SELECTED EXTRACT

It was in the sixth year of their presidencies that Bill Clinton was impeached and Richard Nixon was forced to resign, that Ronald Reagan and Dwight Eisenhower faced the worst scandals of their tenures and that Franklin Roosevelt encountered increased resistance to New Deal legislation.
The White House and its allies see opportunities, though, sixth year or not. "This president has a real pattern of defying conventional wisdom," says Mark McKinnon, media adviser for Bush's presidential campaigns.
Top aides say Bush aims to travel more often and speak out more forcefully, touting the economy as underappreciated good news. The Pentagon already has canceled the deployment to Iraq of two brigades, or about 7,000 soldiers, the first small step in a hoped-for drawdown of U.S. troops there. To avoid the sort of stalemate that undermined his Social Security proposal, Bush will downsize his domestic agenda, proposing changes in immigration law but shelving, at least for now, plans for a tax overhaul.
"I've been thinking long and hard about 2006," Bush told reporters Sunday. White House spokesman Scott McClellan says the basic game plan is simple: "The economy and progress in Iraq."
...
No modern two-term president has escaped the six-year itch, but some have recovered more successfully than others.
Roosevelt dealt with the approach of World War II and won third and fourth terms. Reagan replaced the top aides implicated in the Iran-contra scandal and negotiated arms control with Soviet leader Mikhail Gorbachev. Their dialogue help speed the end of the Cold War.
"If circumstances favor you and you're pragmatic enough to respond to those circumstances, it's not impossible" to recover, Dallek says. "But it's hard."
...
By November of a president's sixth year, voters usually seem eager for new faces and policies; that's why the party that has held the White House typically suffers big losses in the midterm elections. Many members of Congress, even friendly ones, begin worrying more about their own re-election and less about loyalty to the president.

EXERCISE AIM
From the passage on presidents' sixth years, set down word for word the portion from "The White House and" up to and including "Bush's presidential campaigns.".

Data entries:
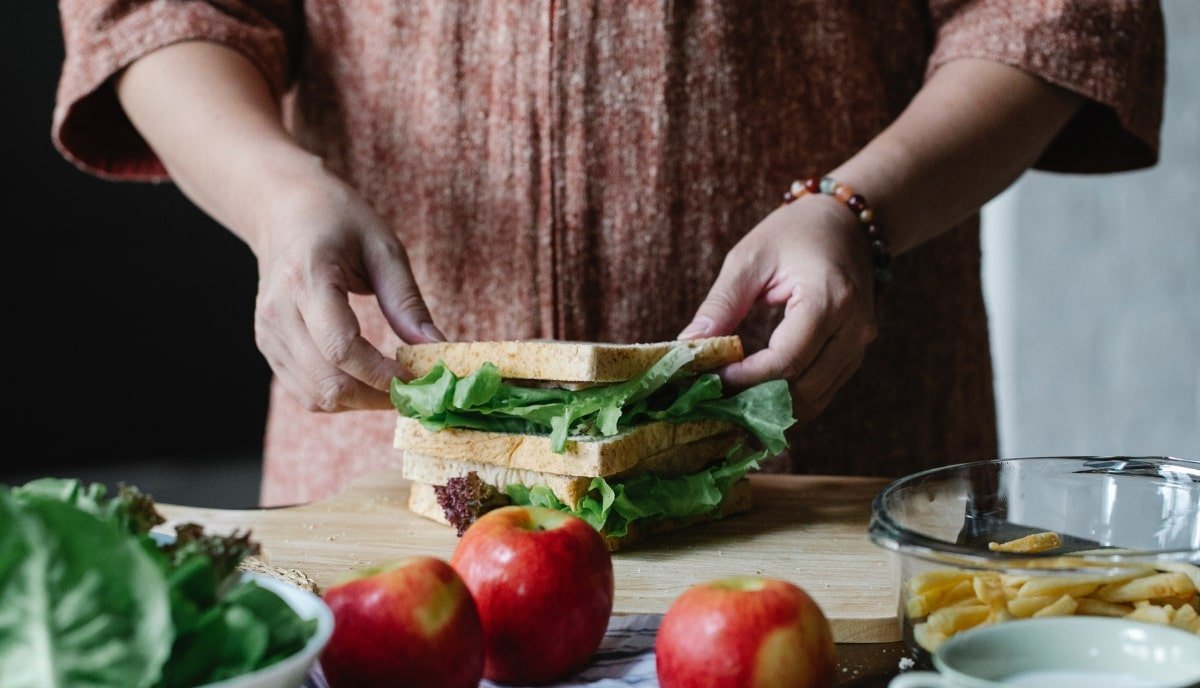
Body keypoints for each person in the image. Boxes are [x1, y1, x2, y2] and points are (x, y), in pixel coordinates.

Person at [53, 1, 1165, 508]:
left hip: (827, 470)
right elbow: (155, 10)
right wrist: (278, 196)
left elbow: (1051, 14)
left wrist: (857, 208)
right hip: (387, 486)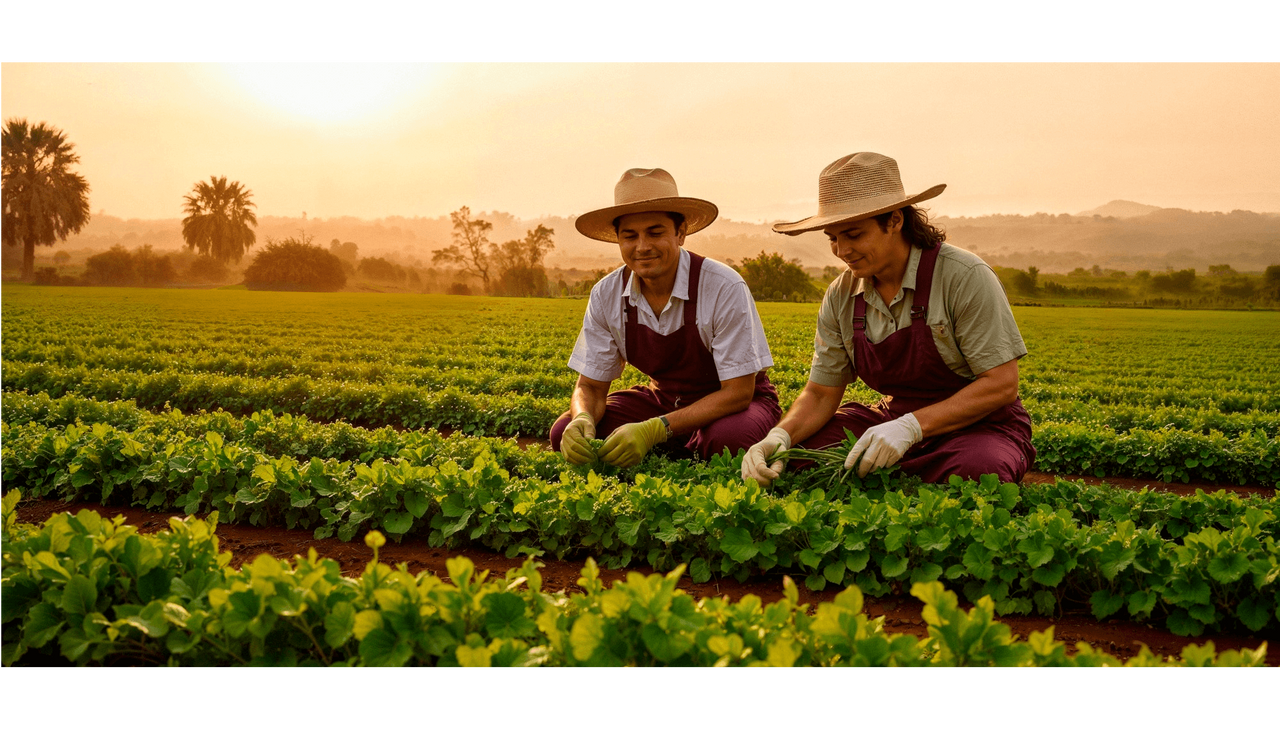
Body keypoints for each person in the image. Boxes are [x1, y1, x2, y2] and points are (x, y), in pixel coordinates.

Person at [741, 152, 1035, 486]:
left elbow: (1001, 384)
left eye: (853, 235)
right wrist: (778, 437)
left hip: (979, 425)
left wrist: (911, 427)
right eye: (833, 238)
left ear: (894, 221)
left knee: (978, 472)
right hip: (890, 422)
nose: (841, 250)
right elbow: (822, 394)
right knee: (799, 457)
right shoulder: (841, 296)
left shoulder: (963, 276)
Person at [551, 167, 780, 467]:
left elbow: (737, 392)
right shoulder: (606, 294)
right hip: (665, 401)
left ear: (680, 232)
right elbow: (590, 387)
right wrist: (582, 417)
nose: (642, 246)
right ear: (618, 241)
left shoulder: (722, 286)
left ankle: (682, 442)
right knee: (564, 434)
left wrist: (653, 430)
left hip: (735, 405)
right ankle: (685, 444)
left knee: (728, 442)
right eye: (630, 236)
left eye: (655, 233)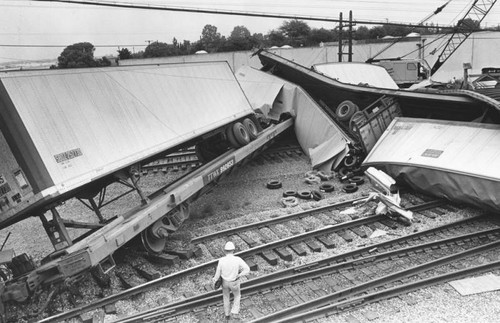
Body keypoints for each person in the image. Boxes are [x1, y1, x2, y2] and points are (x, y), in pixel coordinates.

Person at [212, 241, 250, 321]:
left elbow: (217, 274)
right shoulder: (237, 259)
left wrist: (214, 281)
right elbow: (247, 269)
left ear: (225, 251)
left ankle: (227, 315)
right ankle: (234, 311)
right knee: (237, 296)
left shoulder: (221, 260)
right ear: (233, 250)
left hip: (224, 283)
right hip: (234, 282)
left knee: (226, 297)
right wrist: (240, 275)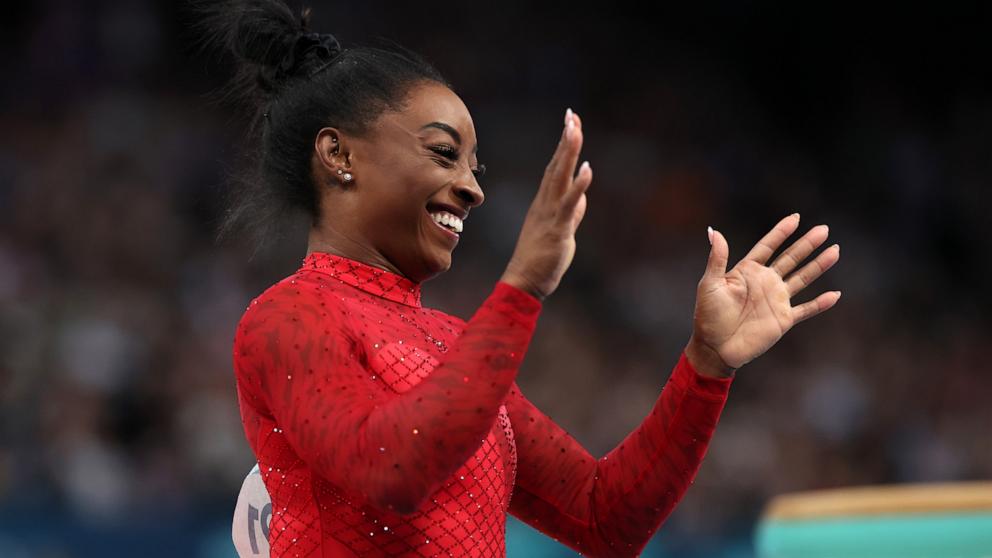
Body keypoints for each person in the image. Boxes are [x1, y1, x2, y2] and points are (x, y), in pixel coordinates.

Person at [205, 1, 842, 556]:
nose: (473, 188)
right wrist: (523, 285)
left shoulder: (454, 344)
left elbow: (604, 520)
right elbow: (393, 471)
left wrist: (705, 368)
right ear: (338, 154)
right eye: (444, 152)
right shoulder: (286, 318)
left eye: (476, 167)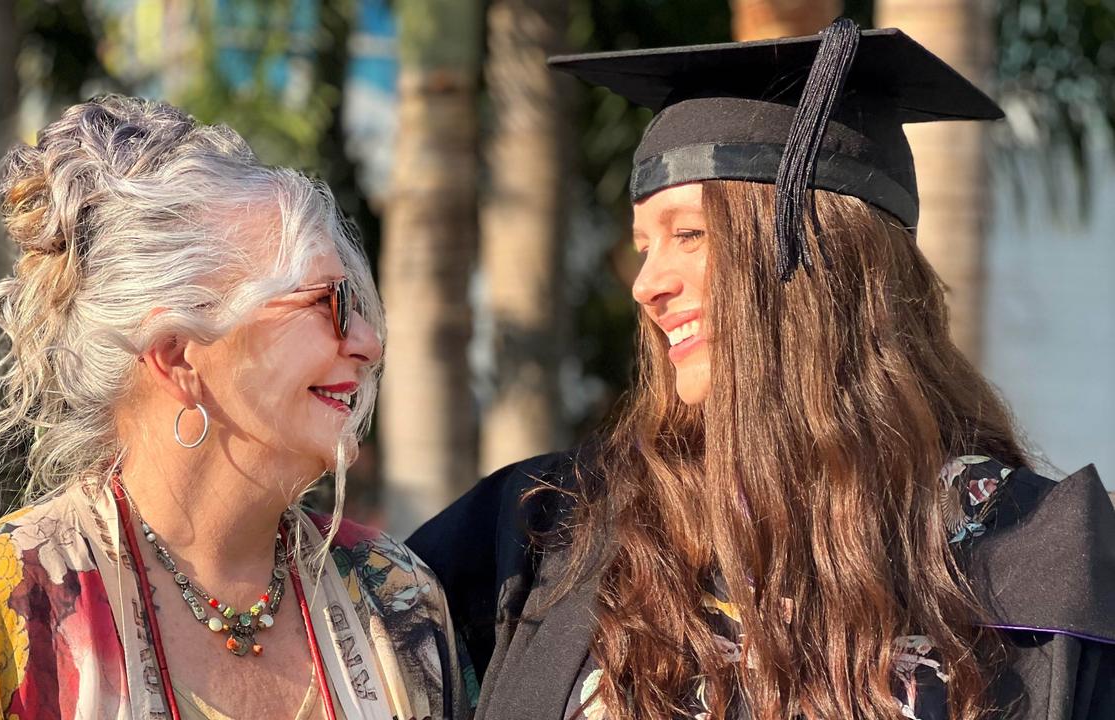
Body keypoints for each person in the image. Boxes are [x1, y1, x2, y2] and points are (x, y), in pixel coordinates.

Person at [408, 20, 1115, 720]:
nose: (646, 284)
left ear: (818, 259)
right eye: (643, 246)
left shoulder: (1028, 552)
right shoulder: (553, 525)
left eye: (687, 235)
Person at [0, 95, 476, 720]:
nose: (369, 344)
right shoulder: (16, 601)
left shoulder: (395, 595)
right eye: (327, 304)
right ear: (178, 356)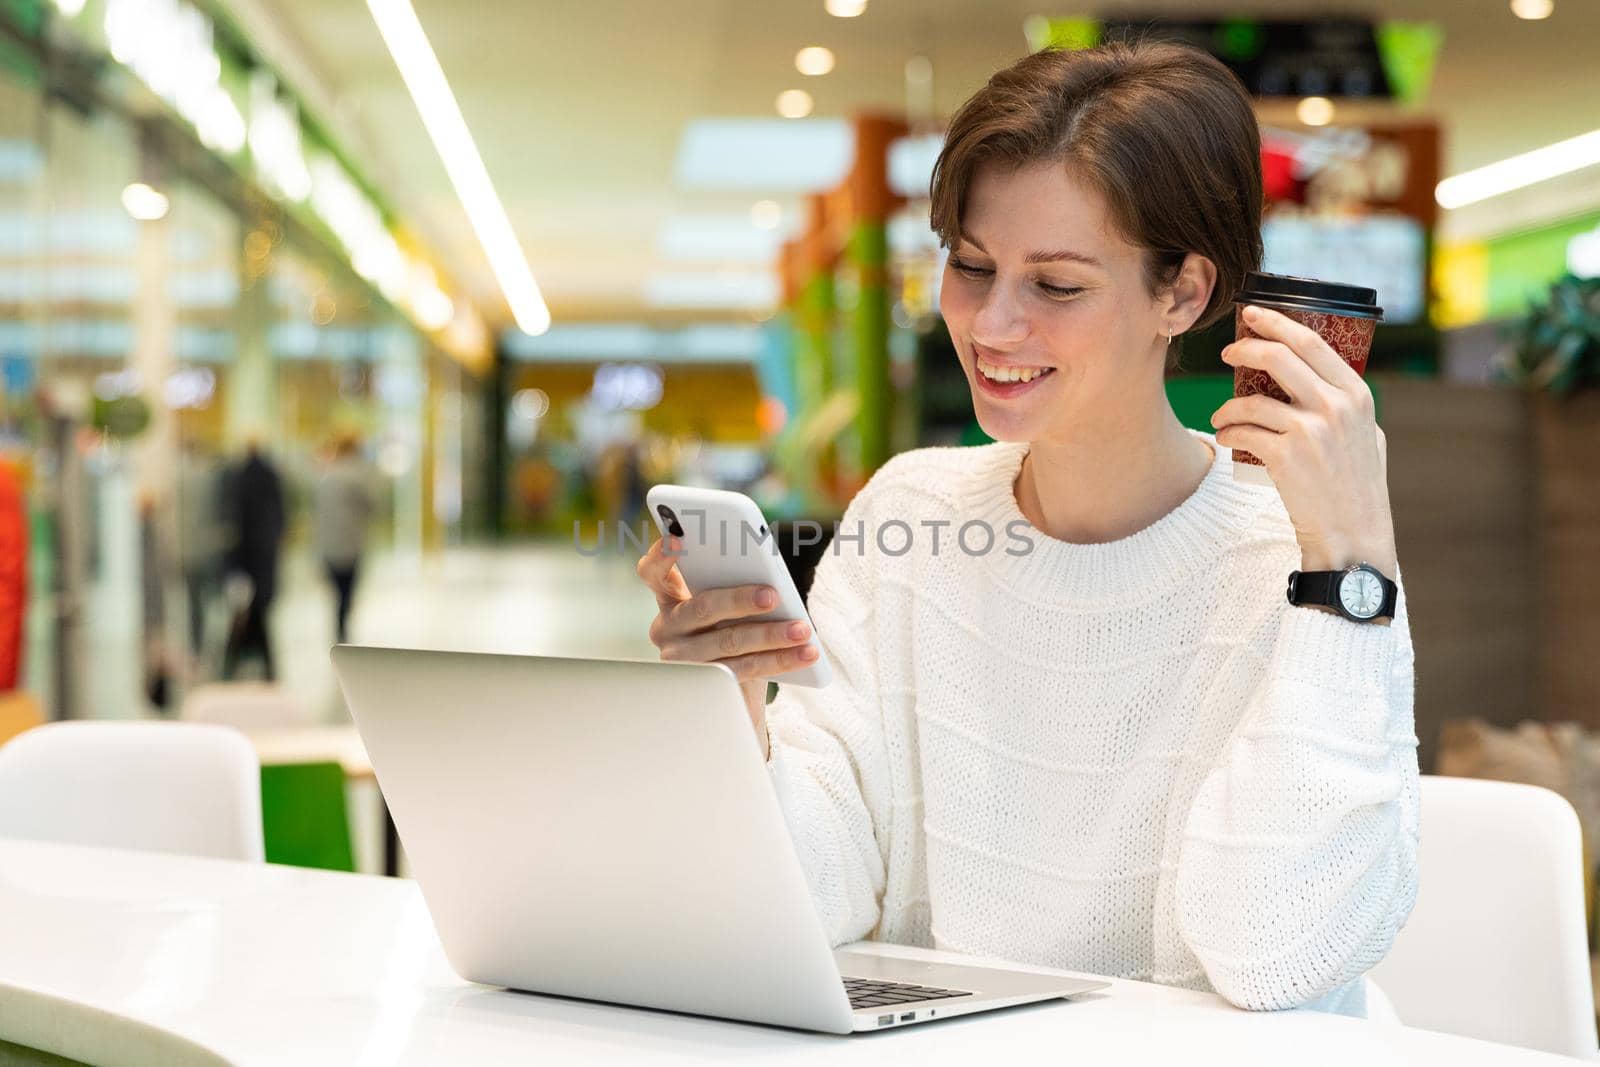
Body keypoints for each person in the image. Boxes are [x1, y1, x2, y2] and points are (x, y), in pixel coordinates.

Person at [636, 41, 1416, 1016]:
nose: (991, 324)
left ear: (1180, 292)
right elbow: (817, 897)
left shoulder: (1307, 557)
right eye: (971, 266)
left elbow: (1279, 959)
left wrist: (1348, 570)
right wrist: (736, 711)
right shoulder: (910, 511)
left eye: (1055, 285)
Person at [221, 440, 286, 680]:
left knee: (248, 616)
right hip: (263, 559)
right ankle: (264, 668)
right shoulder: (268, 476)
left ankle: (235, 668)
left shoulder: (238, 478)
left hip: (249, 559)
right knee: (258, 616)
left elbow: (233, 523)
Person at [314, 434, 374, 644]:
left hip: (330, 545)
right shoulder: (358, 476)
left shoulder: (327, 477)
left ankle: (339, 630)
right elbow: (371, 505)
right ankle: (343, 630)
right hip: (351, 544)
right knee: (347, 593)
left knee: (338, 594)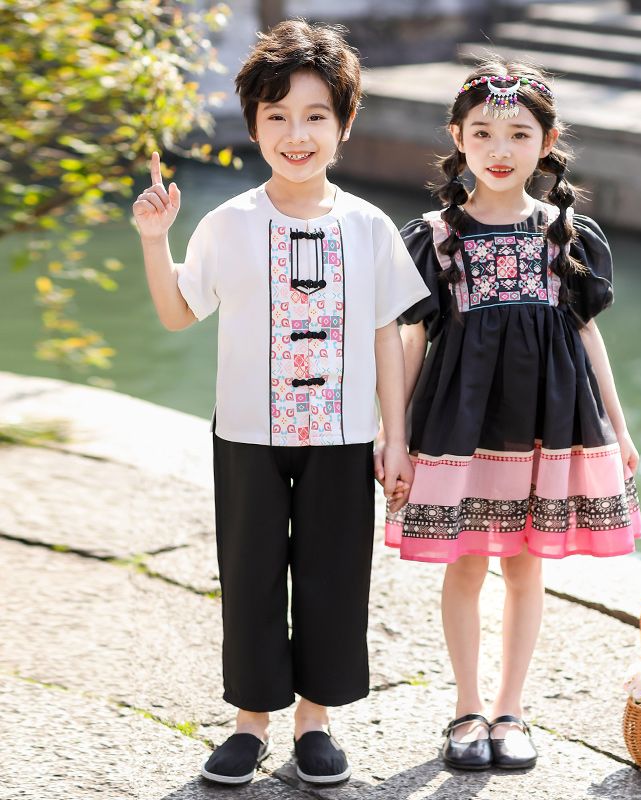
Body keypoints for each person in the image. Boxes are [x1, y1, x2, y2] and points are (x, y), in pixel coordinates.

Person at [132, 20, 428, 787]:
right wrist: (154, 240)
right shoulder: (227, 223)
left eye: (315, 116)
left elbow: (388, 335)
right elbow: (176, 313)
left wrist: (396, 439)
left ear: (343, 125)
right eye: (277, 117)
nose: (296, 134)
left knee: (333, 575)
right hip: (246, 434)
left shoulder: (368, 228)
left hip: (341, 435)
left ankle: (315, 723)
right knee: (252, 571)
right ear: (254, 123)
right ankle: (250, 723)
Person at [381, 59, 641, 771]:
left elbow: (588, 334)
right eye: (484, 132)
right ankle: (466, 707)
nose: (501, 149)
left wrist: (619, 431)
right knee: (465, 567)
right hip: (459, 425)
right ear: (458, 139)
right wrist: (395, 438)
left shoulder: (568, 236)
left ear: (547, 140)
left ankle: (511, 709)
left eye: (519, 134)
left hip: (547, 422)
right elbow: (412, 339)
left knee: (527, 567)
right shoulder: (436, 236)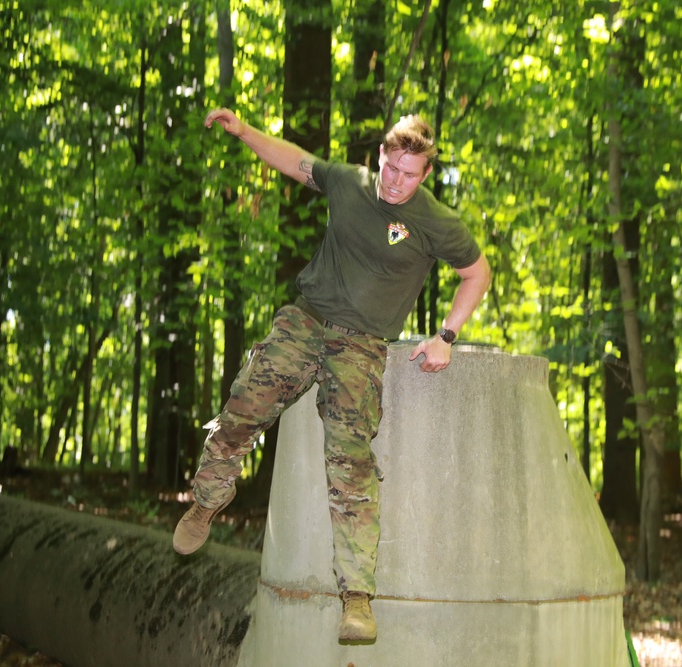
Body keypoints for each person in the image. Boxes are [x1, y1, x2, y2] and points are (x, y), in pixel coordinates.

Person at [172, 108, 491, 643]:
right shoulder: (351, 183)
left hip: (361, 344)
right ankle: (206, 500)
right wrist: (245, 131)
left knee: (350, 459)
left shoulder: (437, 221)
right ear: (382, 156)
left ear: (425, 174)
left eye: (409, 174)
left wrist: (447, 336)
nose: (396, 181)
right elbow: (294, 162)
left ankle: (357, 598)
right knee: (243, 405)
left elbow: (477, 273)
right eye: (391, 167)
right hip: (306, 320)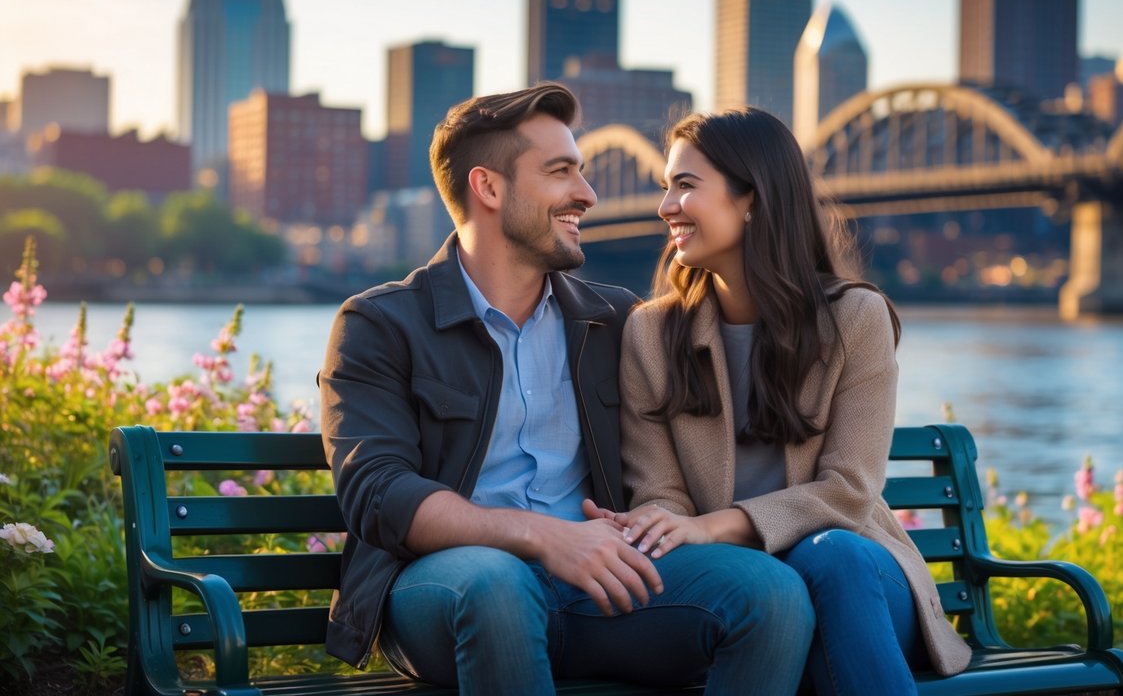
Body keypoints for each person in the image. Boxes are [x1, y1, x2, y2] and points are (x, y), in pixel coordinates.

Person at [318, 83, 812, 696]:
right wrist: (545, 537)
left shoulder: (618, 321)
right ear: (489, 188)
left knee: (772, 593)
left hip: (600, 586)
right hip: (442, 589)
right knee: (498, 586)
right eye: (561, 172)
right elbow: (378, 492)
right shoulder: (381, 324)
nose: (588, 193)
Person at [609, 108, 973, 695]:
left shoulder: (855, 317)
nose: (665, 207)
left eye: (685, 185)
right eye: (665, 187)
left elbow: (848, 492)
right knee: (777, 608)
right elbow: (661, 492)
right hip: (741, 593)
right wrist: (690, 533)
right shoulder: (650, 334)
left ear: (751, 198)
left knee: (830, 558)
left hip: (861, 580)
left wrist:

ANSWER FOR THE TASK
The White House and its allies see opportunities, though, sixth year or not. "This president has a real pattern of defying conventional wisdom," says Mark McKinnon, media adviser for Bush's presidential campaigns.